Lo cierto es que el fenómeno es nuevo y literalmente explotó en los últimos dos o tres años de manera notable. La pregunta es qué debemos hacer como país. Por cierto, estudiar y definir a fondo una política migratoria que permita identificar cuáles son las necesidades del país y en qué áreas es deseable recibir inmigrantes, gente que aporte de acuerdo a sus destrezas, conocimientos y habilidades. Pero al mismo tiempo, desde la perspectiva estrictamente humana, deberíamos ser generosos con aquellas personas que están sufriendo una crisis muy profunda como ocurre con los venezolanos. Porque tengámoslo claro, a nadie le gusta desprenderse de sus hijos, padres, primos o amigos, si no es por estricta necesidad. O por total desesperanza. O a los naturales de Haití que han visto una luz en nuestro Chile, viniendo de un país sumido en brutales carencias.
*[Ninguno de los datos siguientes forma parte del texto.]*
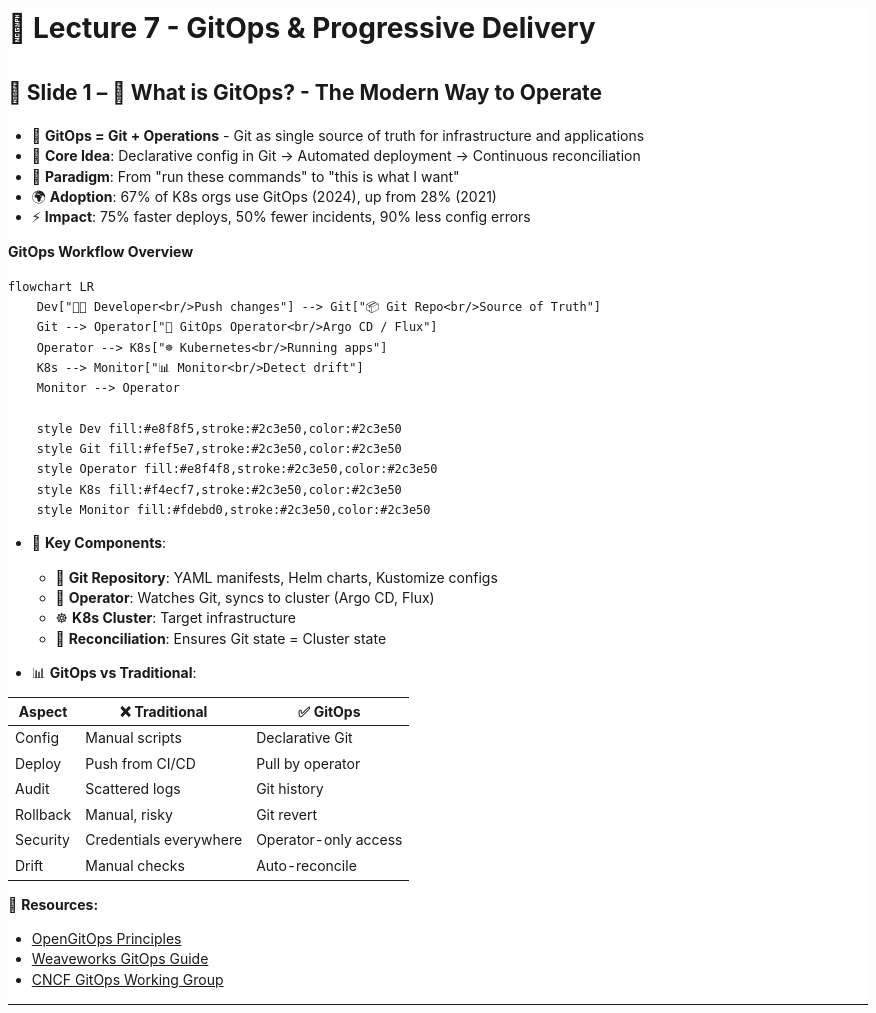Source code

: # 📌 Lecture 7 - GitOps & Progressive Delivery

## 📍 Slide 1 – 🚀 What is GitOps? - The Modern Way to Operate

* 🎯 **GitOps = Git + Operations** - Git as single source of truth for infrastructure and applications
* 📜 **Core Idea**: Declarative config in Git → Automated deployment → Continuous reconciliation
* 🔄 **Paradigm**: From "run these commands" to "this is what I want"
* 🌍 **Adoption**: 67% of K8s orgs use GitOps (2024), up from 28% (2021)
* ⚡ **Impact**: 75% faster deploys, 50% fewer incidents, 90% less config errors

**GitOps Workflow Overview**
```mermaid
flowchart LR
    Dev["👨‍💻 Developer<br/>Push changes"] --> Git["📦 Git Repo<br/>Source of Truth"]
    Git --> Operator["🤖 GitOps Operator<br/>Argo CD / Flux"]
    Operator --> K8s["☸️ Kubernetes<br/>Running apps"]
    K8s --> Monitor["📊 Monitor<br/>Detect drift"]
    Monitor --> Operator
    
    style Dev fill:#e8f8f5,stroke:#2c3e50,color:#2c3e50
    style Git fill:#fef5e7,stroke:#2c3e50,color:#2c3e50
    style Operator fill:#e8f4f8,stroke:#2c3e50,color:#2c3e50
    style K8s fill:#f4ecf7,stroke:#2c3e50,color:#2c3e50
    style Monitor fill:#fdebd0,stroke:#2c3e50,color:#2c3e50
```

* 🔑 **Key Components**:
  * 📂 **Git Repository**: YAML manifests, Helm charts, Kustomize configs
  * 🤖 **Operator**: Watches Git, syncs to cluster (Argo CD, Flux)
  * ☸️ **K8s Cluster**: Target infrastructure
  * 🔄 **Reconciliation**: Ensures Git state = Cluster state

* 📊 **GitOps vs Traditional**:

| Aspect | ❌ Traditional | ✅ GitOps |
|--------|---------------|-----------|
| Config | Manual scripts | Declarative Git |
| Deploy | Push from CI/CD | Pull by operator |
| Audit | Scattered logs | Git history |
| Rollback | Manual, risky | Git revert |
| Security | Credentials everywhere | Operator-only access |
| Drift | Manual checks | Auto-reconcile |

🔗 **Resources:**
* [OpenGitOps Principles](https://opengitops.dev/)
* [Weaveworks GitOps Guide](https://www.weave.works/technologies/gitops/)
* [CNCF GitOps Working Group](https://github.com/cncf/tag-app-delivery/tree/main/gitops-wg)

---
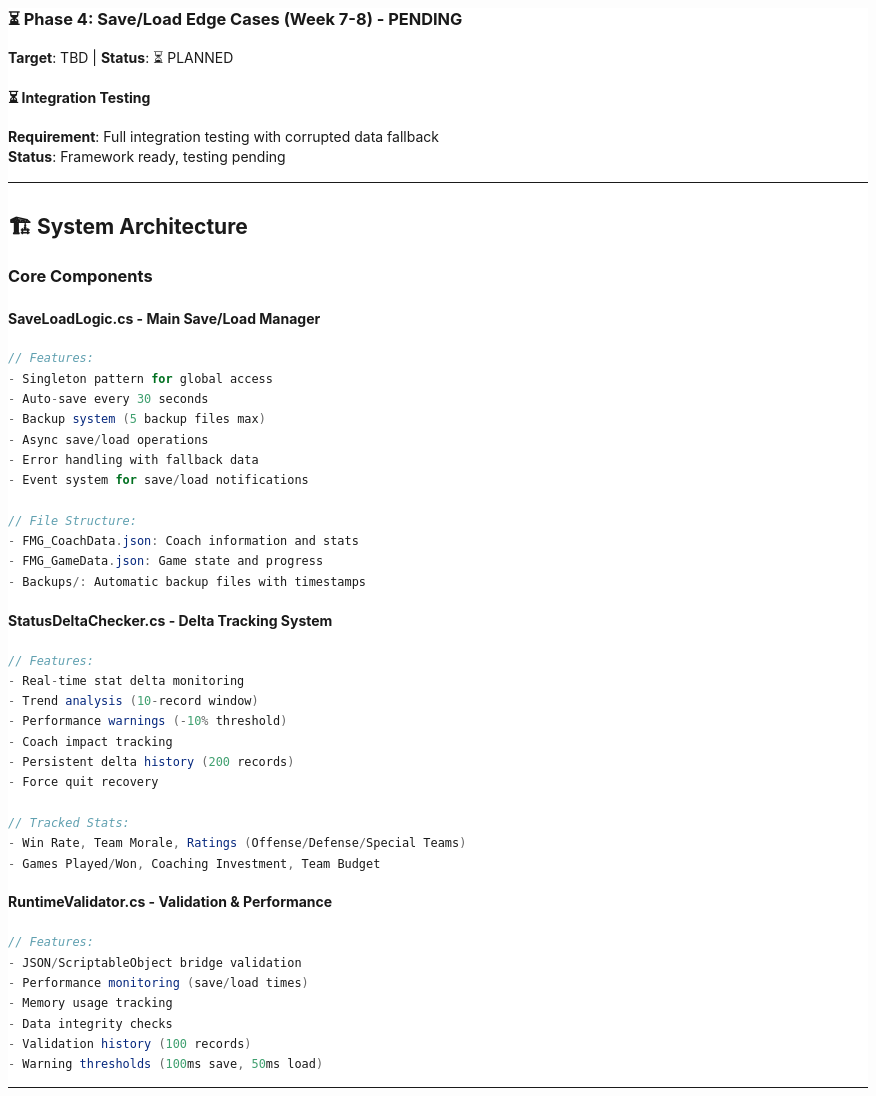 ### ⏳ **Phase 4: Save/Load Edge Cases (Week 7-8) - PENDING**
**Target**: TBD | **Status**: ⏳ PLANNED

#### **⏳ Integration Testing**
**Requirement**: Full integration testing with corrupted data fallback  
**Status**: Framework ready, testing pending

---

## 🏗️ **System Architecture**

### **Core Components**

#### **SaveLoadLogic.cs** - Main Save/Load Manager
```csharp
// Features:
- Singleton pattern for global access
- Auto-save every 30 seconds
- Backup system (5 backup files max)
- Async save/load operations
- Error handling with fallback data
- Event system for save/load notifications

// File Structure:
- FMG_CoachData.json: Coach information and stats
- FMG_GameData.json: Game state and progress
- Backups/: Automatic backup files with timestamps
```

#### **StatusDeltaChecker.cs** - Delta Tracking System
```csharp
// Features:
- Real-time stat delta monitoring
- Trend analysis (10-record window)
- Performance warnings (-10% threshold)
- Coach impact tracking
- Persistent delta history (200 records)
- Force quit recovery

// Tracked Stats:
- Win Rate, Team Morale, Ratings (Offense/Defense/Special Teams)
- Games Played/Won, Coaching Investment, Team Budget
```

#### **RuntimeValidator.cs** - Validation & Performance
```csharp
// Features:
- JSON/ScriptableObject bridge validation
- Performance monitoring (save/load times)
- Memory usage tracking
- Data integrity checks
- Validation history (100 records)
- Warning thresholds (100ms save, 50ms load)
```

---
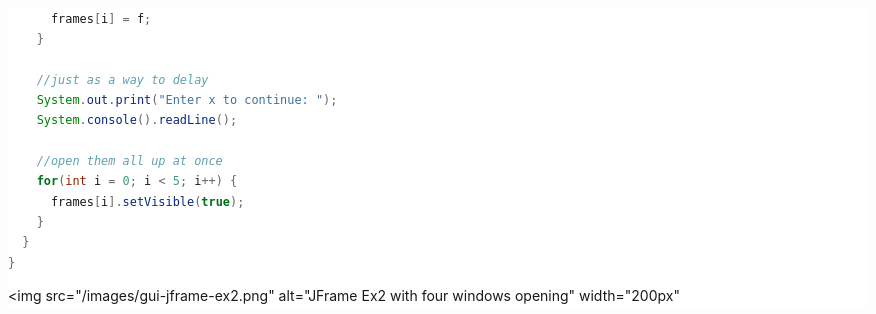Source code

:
 ```java
      frames[i] = f;
    }

    //just as a way to delay
    System.out.print("Enter x to continue: ");
    System.console().readLine();

    //open them all up at once
    for(int i = 0; i < 5; i++) {
      frames[i].setVisible(true);
    }
  }
}
```

<img src="/images/gui-jframe-ex2.png" alt="JFrame Ex2 with four windows opening"
width="200px"
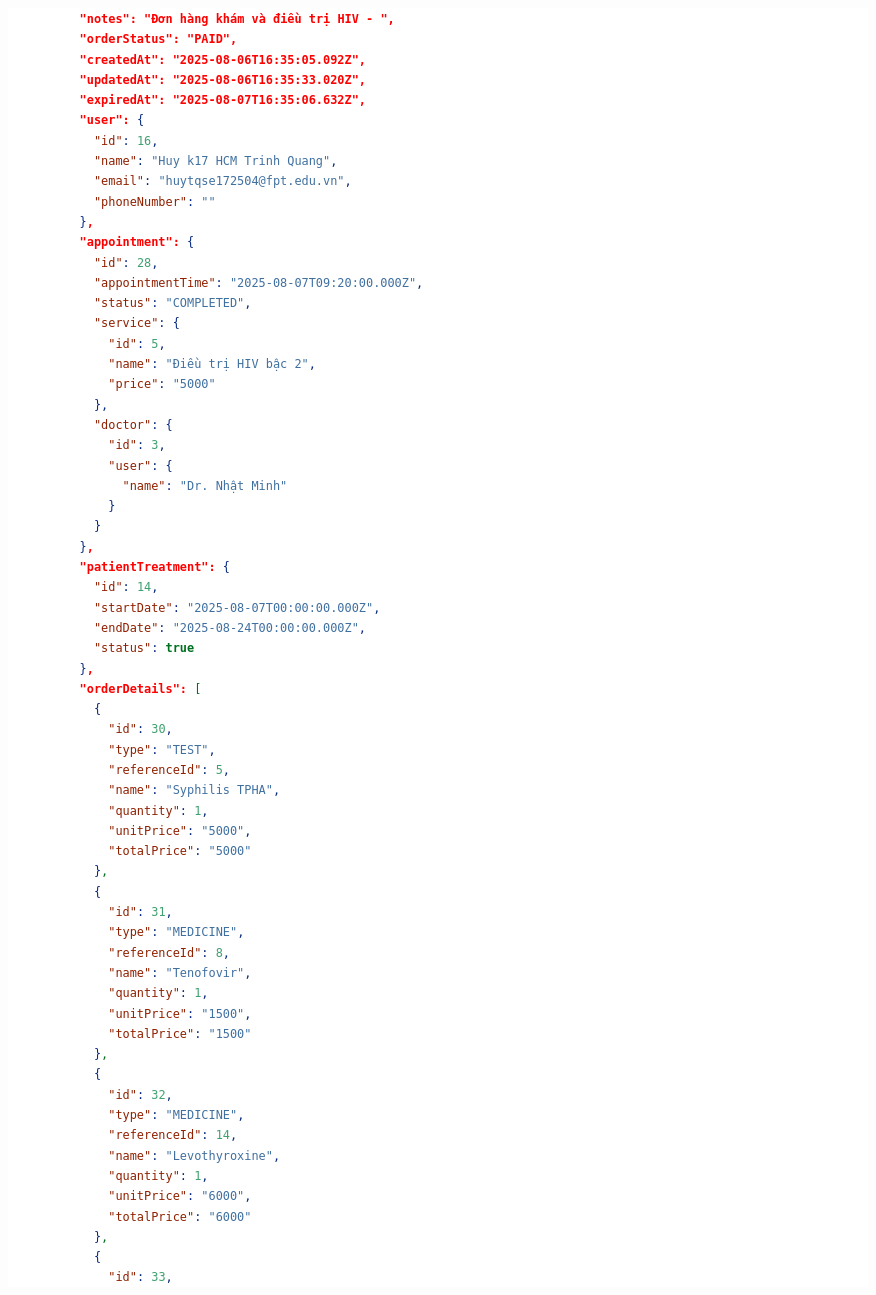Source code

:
 ```json
          "notes": "Đơn hàng khám và điều trị HIV - ",
          "orderStatus": "PAID",
          "createdAt": "2025-08-06T16:35:05.092Z",
          "updatedAt": "2025-08-06T16:35:33.020Z",
          "expiredAt": "2025-08-07T16:35:06.632Z",
          "user": {
            "id": 16,
            "name": "Huy k17 HCM Trinh Quang",
            "email": "huytqse172504@fpt.edu.vn",
            "phoneNumber": ""
          },
          "appointment": {
            "id": 28,
            "appointmentTime": "2025-08-07T09:20:00.000Z",
            "status": "COMPLETED",
            "service": {
              "id": 5,
              "name": "Điều trị HIV bậc 2",
              "price": "5000"
            },
            "doctor": {
              "id": 3,
              "user": {
                "name": "Dr. Nhật Minh"
              }
            }
          },
          "patientTreatment": {
            "id": 14,
            "startDate": "2025-08-07T00:00:00.000Z",
            "endDate": "2025-08-24T00:00:00.000Z",
            "status": true
          },
          "orderDetails": [
            {
              "id": 30,
              "type": "TEST",
              "referenceId": 5,
              "name": "Syphilis TPHA",
              "quantity": 1,
              "unitPrice": "5000",
              "totalPrice": "5000"
            },
            {
              "id": 31,
              "type": "MEDICINE",
              "referenceId": 8,
              "name": "Tenofovir",
              "quantity": 1,
              "unitPrice": "1500",
              "totalPrice": "1500"
            },
            {
              "id": 32,
              "type": "MEDICINE",
              "referenceId": 14,
              "name": "Levothyroxine",
              "quantity": 1,
              "unitPrice": "6000",
              "totalPrice": "6000"
            },
            {
              "id": 33,
```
Para personas de ese tipo debemos abrir nuestro corazón con las restricciones que corresponda, pero comprender  su situación desesperada y acogerlos.

Chile ha pasado, de ser el último rincón del mundo, a convertirse en destino, por la prosperidad a pesar de las carencias y por su democracia, que ha costado tanto construir y consolidar. Por tanto, bienvenidos aquellos inmigrantes que vienen a vivir entre nosotros, a aportar con su riqueza humana y cultural, que nos permiten enriquecernos y ver en el otro una oportunidad de aprendizaje y crecimiento. Y al mismo tiempo, no temamos en exigir de ellos normas y comportamientos de acuerdo a nuestra realidad y ordenamiento. Pero también es tiempo de desprendernos de ciertos paradigmas y estereotipos para ver al otro en la plenitud de su esencia.